Intentional Greatness in Design and Digital Marketing and as a Supermom

You’re here because you know that learning never ends. You’re the kind of entrepreneur, business owner or leader who realizes that the pursuit of a perfect life, while a worthy goal, is also an impossible one. You know there is no end to the race, and you’re ready to power through anyway. You know that the climb to the top is endless, and you’re going to make the climb anyway. In short, you’re ready to become an unf<kwithable leader.Intentional Greatness as a Woman in Business in Design and Digital Marketing and as a Supermom, with Marnie Ochs-Raleigh

I was recently joined by my friend Marnie Ochs-Raleigh for an episode of the Intentional Greatness podcast. Marnie is the founder and CEO of Evolve Systems, an agency specializing in branding, design, digital marketing, and website development. She is also incredibly active and engaged in her community, having volunteered over 5,500 hours of her time to help strengthen and improve the community. On top of all of this, Marnie is also an unf<kwithable and unstoppable supermom.

In this episode, Marnie discusses how her family got one child bigger after they welcomed a neighborhood boy with a difficult home life into their family with open arms, and she discusses navigating the challenges of raising someone else’s child. Marnie also talks about being a sixth-generation entrepreneur and the challenges and opportunities of being the CEO of a family business while trying to raise her children. Marnie Ochs-Raleigh is one of the most giving and inspiring women leaders I know, and I hope you leave our conversation feeling empowered and ready to take on anything.

A Woman Leader from a Long Line of Entrepreneurs

Marnie is a sixth-generation entrepreneur. In addition to the challenges of being a woman in business and a mom, Marnie also has to deal with the extra layer of the challenge of running a family business. Marnie says part of the secret to her success in balancing this complexity was to involve her kids in the business right from the start. From a very young age, Marnie brought the kids to work and taught them the importance of success and satisfying clients. Not only did this instill a great work ethic in the kids, but it also allowed them to feel connected to the business.

Marnie used strategies like tying financial success for the business to family adventures, showing the kids that hard work reaped rewards. This obviously had a profound effect on her kids; Marnie’s daughter began dreaming at a young age about working at agricultural commodities conglomerate Cargill Inc., due to her love of horses and other animals. Marnie was able to leverage professional connections to give her daughter the opportunity to follow this passion by talking directly with company leaders about the mission and operations of Cargill. Marnie’s daughter is already becoming her own woman in business.

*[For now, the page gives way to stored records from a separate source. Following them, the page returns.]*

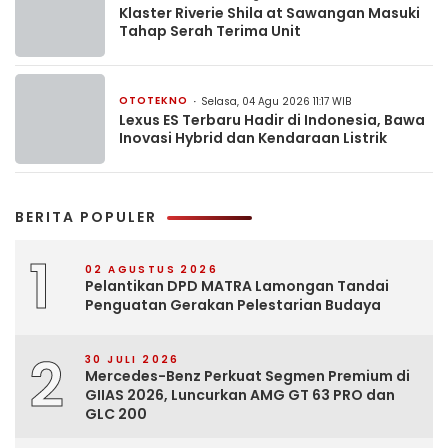
Klaster Riverie Shila at Sawangan Masuki
Tahap Serah Terima Unit
OTOTEKNO
Selasa, 04 Agu 2026 11:17 WIB
Lexus ES Terbaru Hadir di Indonesia, Bawa
Inovasi Hybrid dan Kendaraan Listrik
BERITA POPULER
1
02 AGUSTUS 2026
Pelantikan DPD MATRA Lamongan Tandai
Penguatan Gerakan Pelestarian Budaya
2
30 JULI 2026
Mercedes-Benz Perkuat Segmen Premium di
GIIAS 2026, Luncurkan AMG GT 63 PRO dan
GLC 200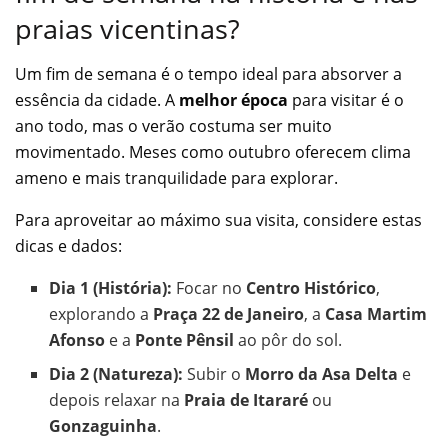
praias vicentinas?
Um fim de semana é o tempo ideal para absorver a
essência da cidade. A
melhor época
para visitar é o
ano todo, mas o verão costuma ser muito
movimentado. Meses como outubro oferecem clima
ameno e mais tranquilidade para explorar.
Para aproveitar ao máximo sua visita, considere estas
dicas e dados:
Dia 1 (História):
Focar no
Centro Histórico
,
explorando a
Praça 22 de Janeiro
, a
Casa Martim
Afonso
e a
Ponte Pênsil
ao pôr do sol.
Dia 2 (Natureza):
Subir o
Morro da Asa Delta
e
depois relaxar na
Praia de Itararé
ou
Gonzaguinha
.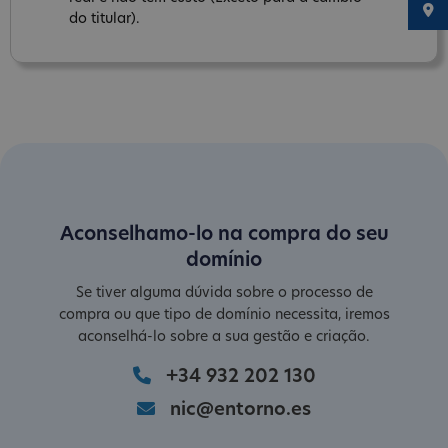
do titular).
Aconselhamo-lo na compra do seu
domínio
Se tiver alguma dúvida sobre o processo de
compra ou que tipo de domínio necessita, iremos
aconselhá-lo sobre a sua gestão e criação.
+34 932 202 130
nic@entorno.es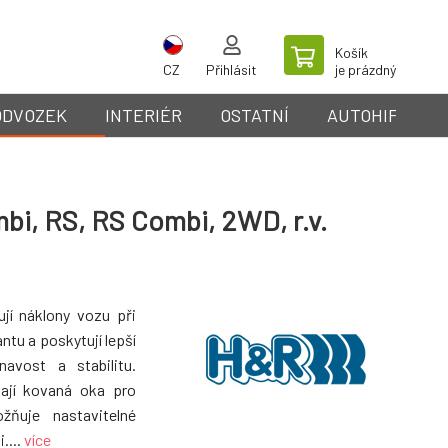
Košík
CZ
Přihlásit
je prázdný
ODVOZEK
INTERIÉR
OSTATNÍ
AUTOHIFI
mbi, RS, RS Combi, 2WD, r.v.
ují náklony vozu při
ntu a poskytují lepší
avost a stabilitu.
mají kovaná oka pro
ožňuje nastavitelné
....
více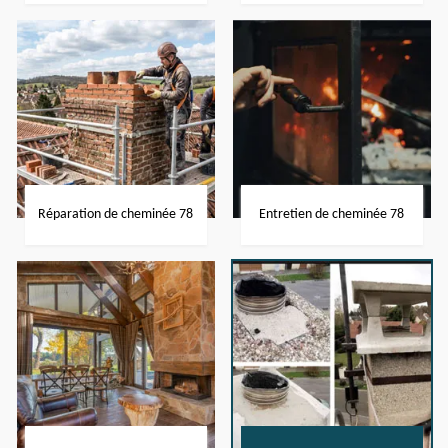
Réparation de cheminée 78
Entretien de cheminée 78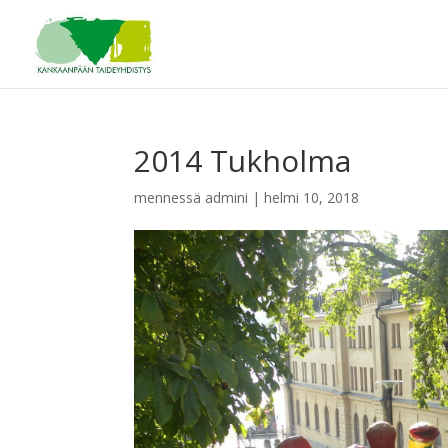
2014 Tukholma
mennessä
admini
|
helmi 10, 2018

A Family Built on Love and Inclusion

One of the most remarkable parts of Marnie’s story is found in her family life. Marnie shared with us how her family met a young neighborhood boy and became friends with him, increasingly involving him in their family life until he eventually came to live with them. The boy’s father was absent and his mother wasn’t able to be the parent he needed, and so Marnie and her family opened their home and hearts. They raised him without ever having a legal claim to do so, in a very unusual relationship with his mother down the road.

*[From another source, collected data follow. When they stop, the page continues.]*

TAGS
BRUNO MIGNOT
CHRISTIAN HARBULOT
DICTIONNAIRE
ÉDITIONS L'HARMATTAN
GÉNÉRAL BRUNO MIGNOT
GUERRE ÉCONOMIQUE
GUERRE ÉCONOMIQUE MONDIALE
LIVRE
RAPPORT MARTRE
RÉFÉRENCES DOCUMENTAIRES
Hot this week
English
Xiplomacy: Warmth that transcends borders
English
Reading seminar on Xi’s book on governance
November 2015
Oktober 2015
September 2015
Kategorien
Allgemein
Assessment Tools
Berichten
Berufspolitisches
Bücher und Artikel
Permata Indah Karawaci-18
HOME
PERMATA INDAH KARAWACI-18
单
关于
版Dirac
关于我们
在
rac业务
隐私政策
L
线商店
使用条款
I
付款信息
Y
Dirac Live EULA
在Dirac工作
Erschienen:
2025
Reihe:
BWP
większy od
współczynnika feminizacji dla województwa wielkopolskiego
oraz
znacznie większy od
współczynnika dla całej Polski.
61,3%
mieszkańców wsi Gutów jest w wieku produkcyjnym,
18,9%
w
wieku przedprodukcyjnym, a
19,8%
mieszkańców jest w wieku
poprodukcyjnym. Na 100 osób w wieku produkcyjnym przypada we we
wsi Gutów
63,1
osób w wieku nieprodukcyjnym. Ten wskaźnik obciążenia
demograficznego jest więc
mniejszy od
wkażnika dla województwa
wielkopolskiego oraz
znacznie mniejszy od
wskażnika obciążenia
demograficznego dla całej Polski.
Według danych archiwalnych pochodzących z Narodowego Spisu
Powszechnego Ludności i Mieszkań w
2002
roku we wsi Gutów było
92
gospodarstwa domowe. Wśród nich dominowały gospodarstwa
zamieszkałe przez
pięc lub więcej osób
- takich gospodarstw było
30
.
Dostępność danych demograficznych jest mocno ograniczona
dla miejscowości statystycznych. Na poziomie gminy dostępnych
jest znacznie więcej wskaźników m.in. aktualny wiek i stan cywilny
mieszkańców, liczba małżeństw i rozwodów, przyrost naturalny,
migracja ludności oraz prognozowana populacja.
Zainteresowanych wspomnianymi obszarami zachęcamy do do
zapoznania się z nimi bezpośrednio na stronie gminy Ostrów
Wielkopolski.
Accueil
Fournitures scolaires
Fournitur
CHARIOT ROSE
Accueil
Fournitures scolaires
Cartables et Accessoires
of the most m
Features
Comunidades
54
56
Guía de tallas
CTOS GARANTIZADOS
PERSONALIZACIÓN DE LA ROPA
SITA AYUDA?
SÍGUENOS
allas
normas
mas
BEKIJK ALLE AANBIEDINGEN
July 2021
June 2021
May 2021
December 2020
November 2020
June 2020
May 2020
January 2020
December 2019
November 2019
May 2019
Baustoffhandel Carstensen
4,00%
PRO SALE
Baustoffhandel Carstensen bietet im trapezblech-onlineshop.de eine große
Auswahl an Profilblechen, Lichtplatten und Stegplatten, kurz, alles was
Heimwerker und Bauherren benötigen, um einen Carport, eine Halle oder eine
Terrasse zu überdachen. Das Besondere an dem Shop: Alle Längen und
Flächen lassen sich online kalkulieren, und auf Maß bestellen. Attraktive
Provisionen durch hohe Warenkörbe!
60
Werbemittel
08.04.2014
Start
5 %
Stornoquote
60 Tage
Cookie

Marnie’s family became such a part of this young man’s life that at age 28 he made the decision to legally change his last name to Raleigh. The whole story is a remarkable demonstration of the kind of love Marnie brings into the world, and of the profound values, she and her husband have been able to instill in their family about inclusion and compassion.

Marnie Ochs-Raleigh is an example of the power we as women leaders have to touch the lives of those around us both personally and professionally. She is truly an example of someone who chooses to conquer the mountain rather than go around it, and as someone who brings both strength and compassion to her role as a woman in business and leader. I hope you are as inspired by Marnie as I am.